Given records ▸
= = =

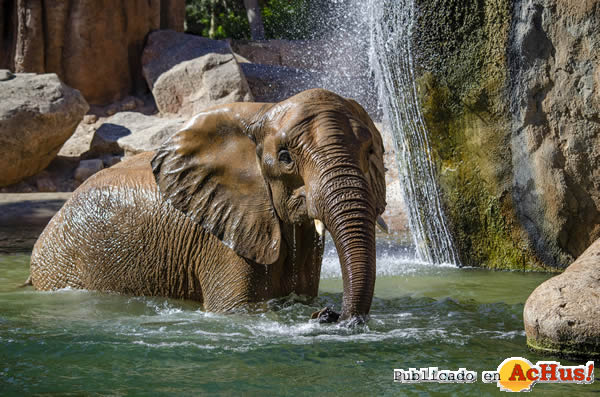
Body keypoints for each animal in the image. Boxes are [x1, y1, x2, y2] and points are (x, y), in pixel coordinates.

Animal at [28, 87, 386, 322]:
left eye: (371, 152)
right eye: (285, 158)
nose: (327, 313)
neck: (262, 111)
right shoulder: (219, 240)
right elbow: (234, 309)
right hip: (61, 267)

= = =

Repeat the data exactly as given. Keep every picture out of the copy.

Exercise output ▸
Body keypoints for each animal in the image. Boxes are [x1, y1, x2, y2] and points are (x, y), in pixel coordinates.

Animal at [28, 87, 386, 322]:
left eye: (371, 152)
right eye: (285, 158)
nose: (327, 313)
neck: (262, 111)
right shoulder: (219, 240)
right elbow: (234, 309)
right hip: (61, 267)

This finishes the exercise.